Email is the top channel for HIPAA data breaches so far in 2018 – according to the OCR’s Breach Portal – but that’s not the whole story.
Email is only the top channel – i.e. “location of breached data” – by breach count. When looking at the number of people impacted by HIPAA breaches, the location “network servers” tops the list.
We reviewed the OCR’s HIPAA Breach Portal for breaches reported from Jan. 1, 2018 to June 13, 2018. We tabulated the locations of the breaches to create the two charts below and provide you more insight.
Note: some breaches had more than one reported location, such as “Desktop Computer, Email”.
Email has led the pack for a while. It was also the top location of healthcare data breaches reported to OCR in 2017, accounting for 25% of the total. You can see more about this in our new Healthcare Threats Report 2018.
Many cyber attacks that are attributed to “hacking” or “malware” first enter the organization through email. It’s a reliable channel for attackers – they’ve used it for decades.

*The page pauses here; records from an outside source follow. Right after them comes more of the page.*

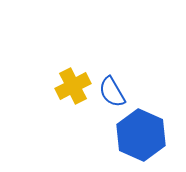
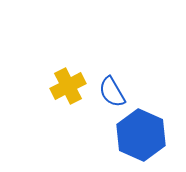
yellow cross: moved 5 px left
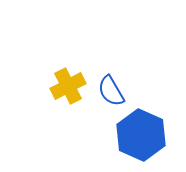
blue semicircle: moved 1 px left, 1 px up
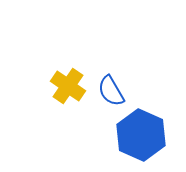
yellow cross: rotated 28 degrees counterclockwise
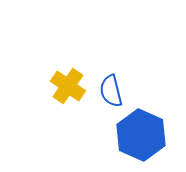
blue semicircle: rotated 16 degrees clockwise
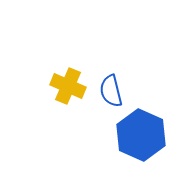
yellow cross: rotated 12 degrees counterclockwise
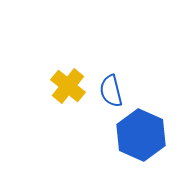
yellow cross: rotated 16 degrees clockwise
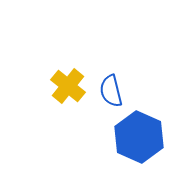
blue hexagon: moved 2 px left, 2 px down
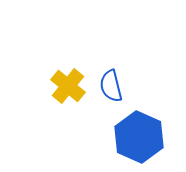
blue semicircle: moved 5 px up
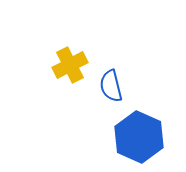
yellow cross: moved 2 px right, 21 px up; rotated 24 degrees clockwise
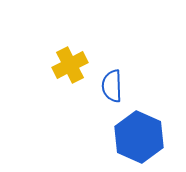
blue semicircle: moved 1 px right; rotated 12 degrees clockwise
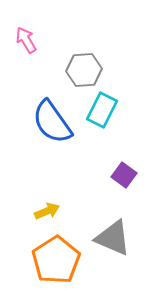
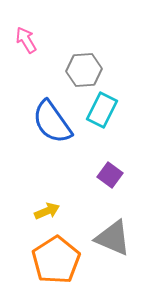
purple square: moved 14 px left
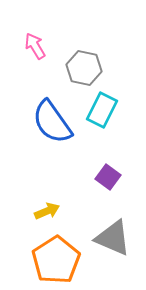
pink arrow: moved 9 px right, 6 px down
gray hexagon: moved 2 px up; rotated 16 degrees clockwise
purple square: moved 2 px left, 2 px down
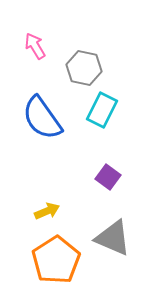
blue semicircle: moved 10 px left, 4 px up
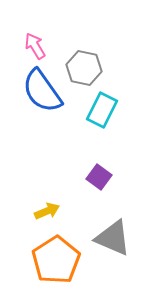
blue semicircle: moved 27 px up
purple square: moved 9 px left
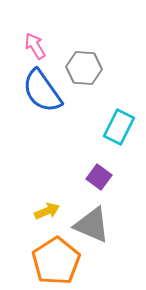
gray hexagon: rotated 8 degrees counterclockwise
cyan rectangle: moved 17 px right, 17 px down
gray triangle: moved 21 px left, 13 px up
orange pentagon: moved 1 px down
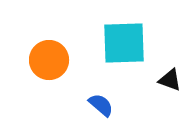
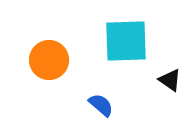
cyan square: moved 2 px right, 2 px up
black triangle: rotated 15 degrees clockwise
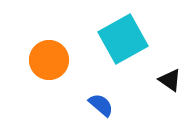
cyan square: moved 3 px left, 2 px up; rotated 27 degrees counterclockwise
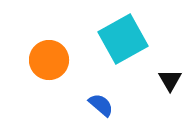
black triangle: rotated 25 degrees clockwise
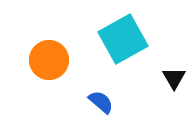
black triangle: moved 4 px right, 2 px up
blue semicircle: moved 3 px up
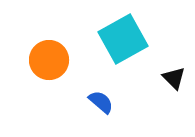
black triangle: rotated 15 degrees counterclockwise
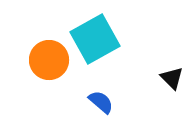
cyan square: moved 28 px left
black triangle: moved 2 px left
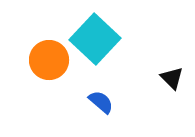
cyan square: rotated 18 degrees counterclockwise
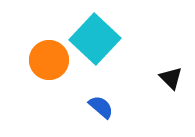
black triangle: moved 1 px left
blue semicircle: moved 5 px down
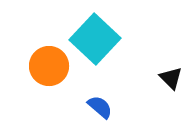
orange circle: moved 6 px down
blue semicircle: moved 1 px left
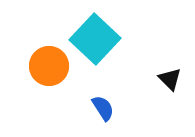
black triangle: moved 1 px left, 1 px down
blue semicircle: moved 3 px right, 1 px down; rotated 16 degrees clockwise
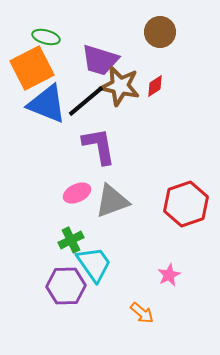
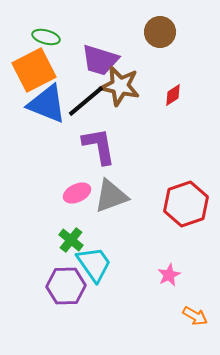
orange square: moved 2 px right, 2 px down
red diamond: moved 18 px right, 9 px down
gray triangle: moved 1 px left, 5 px up
green cross: rotated 25 degrees counterclockwise
orange arrow: moved 53 px right, 3 px down; rotated 10 degrees counterclockwise
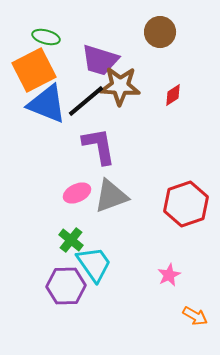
brown star: rotated 9 degrees counterclockwise
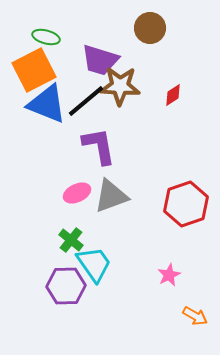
brown circle: moved 10 px left, 4 px up
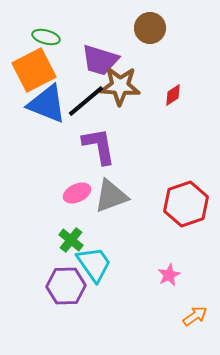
orange arrow: rotated 65 degrees counterclockwise
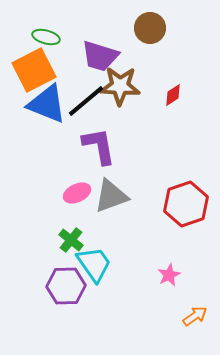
purple trapezoid: moved 4 px up
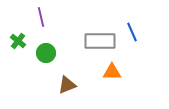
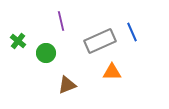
purple line: moved 20 px right, 4 px down
gray rectangle: rotated 24 degrees counterclockwise
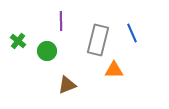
purple line: rotated 12 degrees clockwise
blue line: moved 1 px down
gray rectangle: moved 2 px left, 1 px up; rotated 52 degrees counterclockwise
green circle: moved 1 px right, 2 px up
orange triangle: moved 2 px right, 2 px up
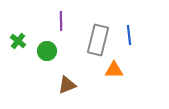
blue line: moved 3 px left, 2 px down; rotated 18 degrees clockwise
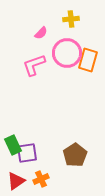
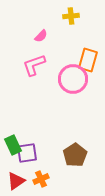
yellow cross: moved 3 px up
pink semicircle: moved 3 px down
pink circle: moved 6 px right, 26 px down
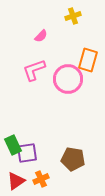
yellow cross: moved 2 px right; rotated 14 degrees counterclockwise
pink L-shape: moved 5 px down
pink circle: moved 5 px left
brown pentagon: moved 2 px left, 4 px down; rotated 30 degrees counterclockwise
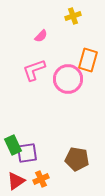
brown pentagon: moved 4 px right
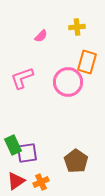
yellow cross: moved 4 px right, 11 px down; rotated 14 degrees clockwise
orange rectangle: moved 1 px left, 2 px down
pink L-shape: moved 12 px left, 8 px down
pink circle: moved 3 px down
brown pentagon: moved 1 px left, 2 px down; rotated 25 degrees clockwise
orange cross: moved 3 px down
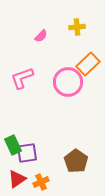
orange rectangle: moved 1 px right, 2 px down; rotated 30 degrees clockwise
red triangle: moved 1 px right, 2 px up
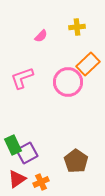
purple square: rotated 20 degrees counterclockwise
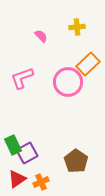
pink semicircle: rotated 88 degrees counterclockwise
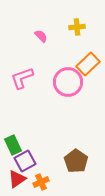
purple square: moved 2 px left, 8 px down
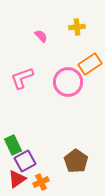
orange rectangle: moved 2 px right; rotated 10 degrees clockwise
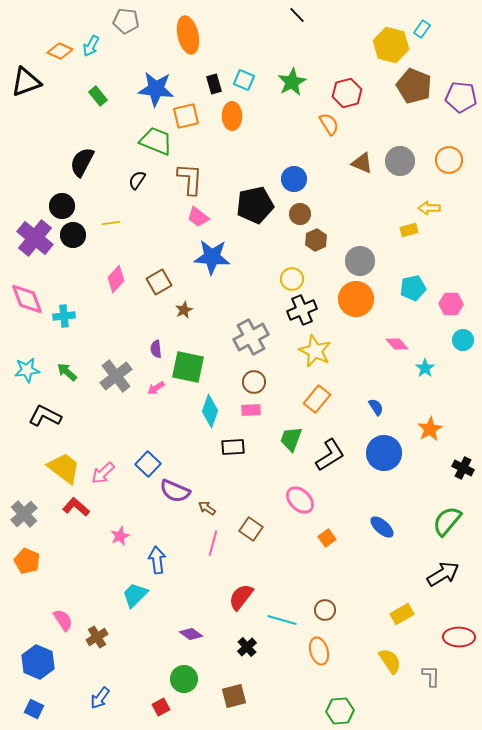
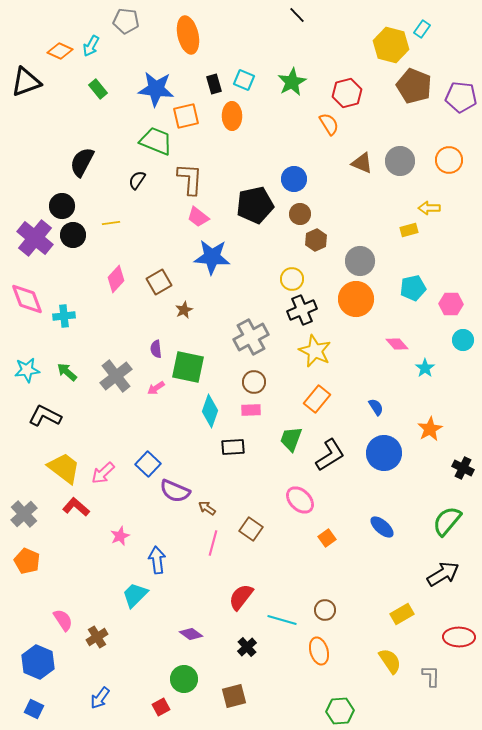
green rectangle at (98, 96): moved 7 px up
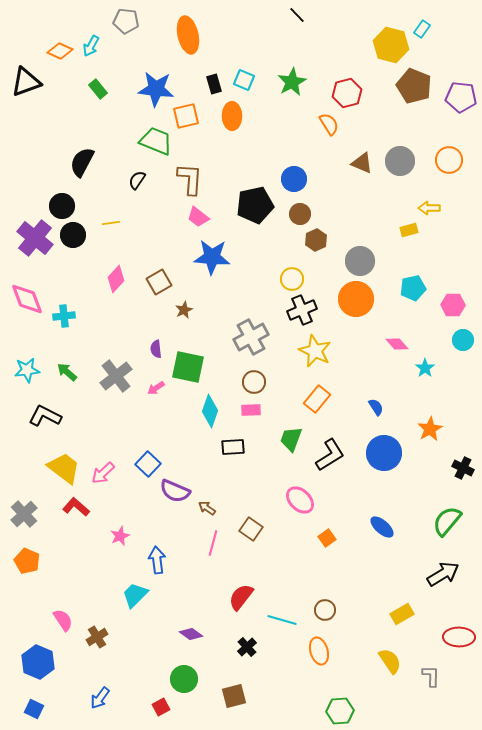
pink hexagon at (451, 304): moved 2 px right, 1 px down
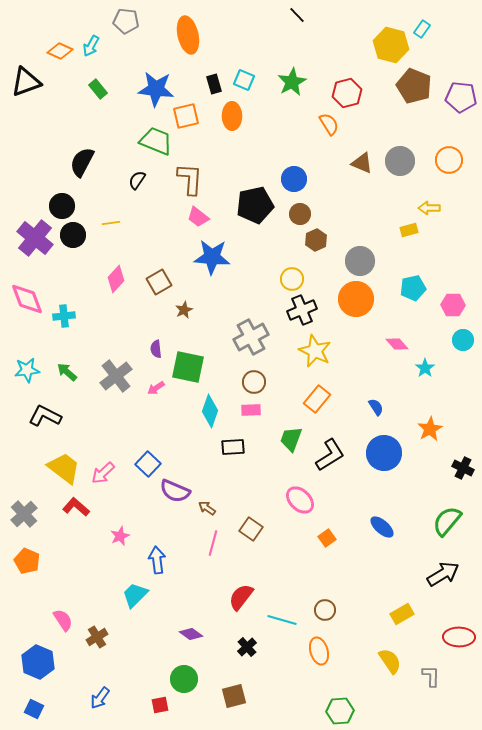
red square at (161, 707): moved 1 px left, 2 px up; rotated 18 degrees clockwise
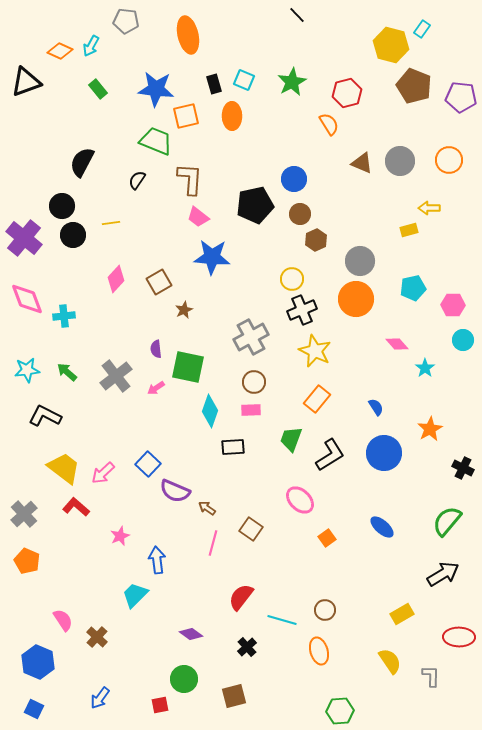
purple cross at (35, 238): moved 11 px left
brown cross at (97, 637): rotated 15 degrees counterclockwise
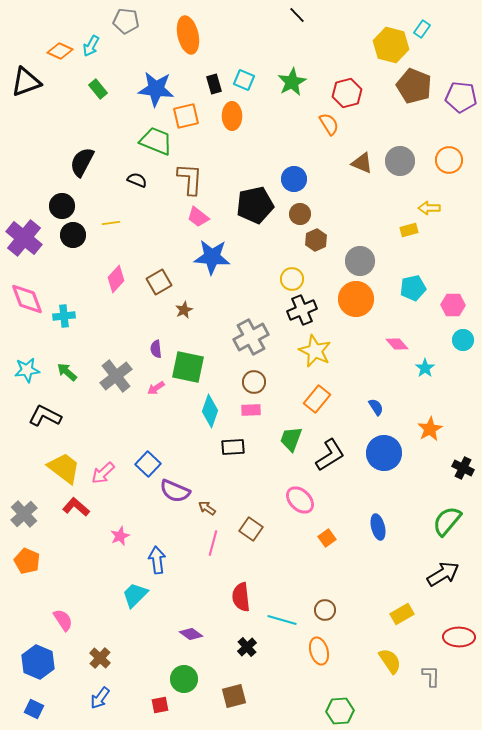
black semicircle at (137, 180): rotated 78 degrees clockwise
blue ellipse at (382, 527): moved 4 px left; rotated 35 degrees clockwise
red semicircle at (241, 597): rotated 44 degrees counterclockwise
brown cross at (97, 637): moved 3 px right, 21 px down
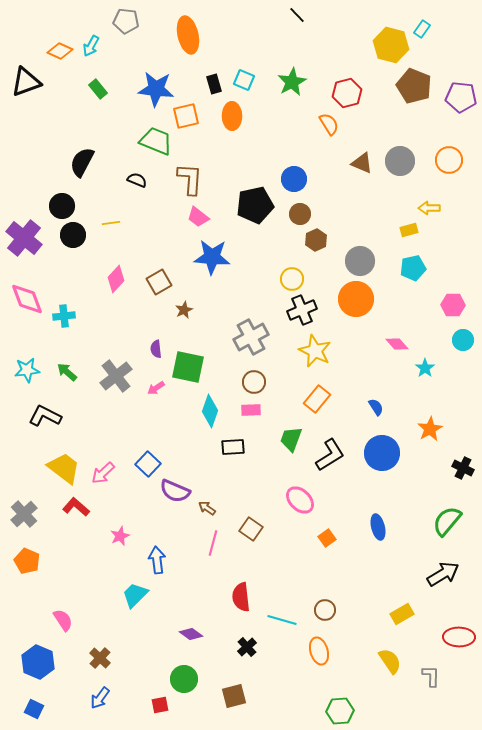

With a cleverly crafted email, hackers can convince employees to install malware, share access credentials, or perform any number of actions that give the attackers a foothold.
In this way, staff members become unwitting pawns of the attack and help it succeed. Only a few seconds of oversight by a single employee can spark a breach that takes years to resolve.
Massive phishing attacks often rely on generic emails sent to huge lists. Attackers know they will see a low infection rate, so they make up for it with volume. The strategy has worked for years, but some attackers are moving on.
Today, generic campaigns are giving way to spear phishing attacks. This approach sends fewer emails to smaller lists – sometimes to a single recipient – and tailors the message more carefully.
A spear phishing email may reference the recipient’s role or industry, and may even name-drop the person’s boss. The result is a higher success rate for attackers and a continuing cyber security problem for email in healthcare.
A survey of health IT professionals revealed two-thirds (69%) had experienced a spear phishing attack within the last 12 months, according to a Ponemon report, The State of Cybersecurity in Healthcare Organizations in 2018 (which is no longer online).
In another survey, cybersecurity staff in healthcare were asked about their organization’s most recent major security incident. Where did it occur? 62% said email was the initial point of compromise, according to the 2018 HIMSS Cyber Security Survey.
Most often, malicious emails try to trick people into opening a malware attachment or clicking a link to open a malicious website or open a phony web form.
Clever attackers can also convince people to reply to an email with sensitive information – such as access credentials. This happened recently at Flexible Benefit Services, a Chicago-based health insurer.
Attackers gained access to an employee’s email account after the person responded to a phishing email and disclosed the account’s login credentials, according to HIPAA Journal.
Not all email data breaches in healthcare are malicious or part of a cyber attack. Some are genuine mistakes, such as when protected health information is accidentally emailed to the wrong person.
In one breach, reported to OCR on March 12, an employee at RoxSan Pharmacy emailed a spreadsheet to an attorney.
“The spreadsheet contained the ePHI of approximately 1,049 individuals. The ePHI included patient information, such as insurance information, prescription information, and physician names,” according to the Breach Portal.
Email is a powerful channel. Even a momentary oversight by a single employee – either when checking emails or sending them – can spark a small crisis and earn the organization a spot on the OCR Wall of Shame.